━━ Document text ━━
King Cattle Co. v. Joseph

Decision Date28 March 1924
Docket Number23,831
Citation198 N.W. 798,158 Minn. 481
PartiesKING CATTLE COMPANY v. I. S. JOSEPH
CourtMinnesota Supreme Court

Reargument Filed June 20, 1924

Action in the district court for Hennepin county to recover possession of 20 debenture bonds or for $10,000, the value thereof. The case was tried before Molyneaux, J., who denied plaintiff's motion for a directed verdict and granted a similar motion by defendant. From an order denying its motion for judgment notwithstanding the verdict or for a new trial plaintiff appealed. Reversed.

SYLLABUS

Negotiability of bonds destroyed.

1. Bonds which, by reference to the trust deed securing them, expressly made the deed part of the bonds, became subject to its terms. Their negotiability was destroyed by such reference.

Promise to pay conditional.

2. The trust deed provided that the trustee and the mortgagor might alter the terms of the deed if it was deemed consistent with the best interests of the bondholders. The promise to pay, contained in the bonds, was subject to this provision and ceased to be unconditional, an essential of negotiability under section 1, Uniform Neg. Inst. Act; section 5813 G.S. 1913.

Repledge amounted to conversion of bonds.

3. A broker, who had the bonds for sale to investors, held some of them as collateral to a note he had paid for the issuer of the bonds and separated them from the note and repledged them to secure another debt. This amounted to a conversion of the bonds repledged and the subpledgee got no better title than the broker.

Facts sufficient to throw suspicion on title of broker who repledged bonds.

4. The circumstances under which the bonds were taken by the subpledgee were such as to permit the jury to find that suspicion was cast upon the title of the broker, and that a prudent business man would have made inquiry, which, if pursued with reasonable diligence, would have disclosed the infirmity in the broker's title. The jury might also find that defendant was not an innocent purchaser, and that plaintiff was not estopped from recovering the bonds from him.

AFTER REARGUMENT.

June 20, 1924.

When negotiability of bond is not destroyed.

5. A statement of the transaction which gave rise to an instrument negotiable in form does not destroy its negotiability if the statement amounts to nothing more than a mere reference to the transaction or to some other instrument.

When its negotiability is destroyed.

6. A reference in a note or bond to a mortgage or deed of trust given as security does not destroy the negotiability of the instrument unless it appears to have been the purpose of the parties to burden the instrument with the conditions of the mortgage or deed. If the reference is of such a nature as to subject the paper to the terms of an extrinsic agreement and to impress them upon it, its negotiability is destroyed.
━━━
━━ Dataset records ━━
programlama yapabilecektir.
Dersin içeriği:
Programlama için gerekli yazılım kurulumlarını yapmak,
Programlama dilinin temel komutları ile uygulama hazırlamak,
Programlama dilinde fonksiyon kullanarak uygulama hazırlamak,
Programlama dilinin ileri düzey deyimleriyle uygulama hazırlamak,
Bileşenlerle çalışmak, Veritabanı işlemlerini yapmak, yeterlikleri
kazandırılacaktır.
━━━
Explore the material:
**1)** Retype every line of the records above, character for character and without alteration.
**2)** Write the next portion of the King Cattle Co. v. Joseph case text, beginning after its final sentence.

Outputs in order:
**1)**
programlama yapabilecektir.
Dersin içeriği:
Programlama için gerekli yazılım kurulumlarını yapmak,
Programlama dilinin temel komutları ile uygulama hazırlamak,
Programlama dilinde fonksiyon kullanarak uygulama hazırlamak,
Programlama dilinin ileri düzey deyimleriyle uygulama hazırlamak,
Bileşenlerle çalışmak, Veritabanı işlemlerini yapmak, yeterlikleri
kazandırılacaktır.

**2)**
When purchaser does not acquire right of holder in due course.

7. A purchaser of a note or bond does not acquire the rights of a holder in due course unless the instrument is complete and regular upon its face. When the language of a bond not only refers to the provisions of the trust deed securing it, but makes the bond subordinate to the conditions of the deed, the bond shows upon its face that it is not a complete and regular instrument.

Negotiability established by tests contained in Negotiable Instruments Act.

8. Whether a particular note or bond is negotiable is a question to be determined by consulting the Negotiable Instruments Act, which prescribes the tests to which an instrument must be submitted when it is presented for admission to the class of negotiable paper, and proof of the existence in the business world of a custom under which the particular instrument, is generally treated as negotiable is not admissible under section 6008, G.S. 1913 (section 196, Uniform Neg. Inst. Act).

Edward Nelson and Einar Hoidale, for appellant.

Cobb, Wheelwright, Hoke & Benson, for respondent.

OPINION

LEES, C.

Action to recover possession of 20 bonds issued by plaintiff and held by defendant. The court directed the jury to return a verdict in defendant's favor. Plaintiff has appealed from an order denying its alternative motion for judgment or a new trial.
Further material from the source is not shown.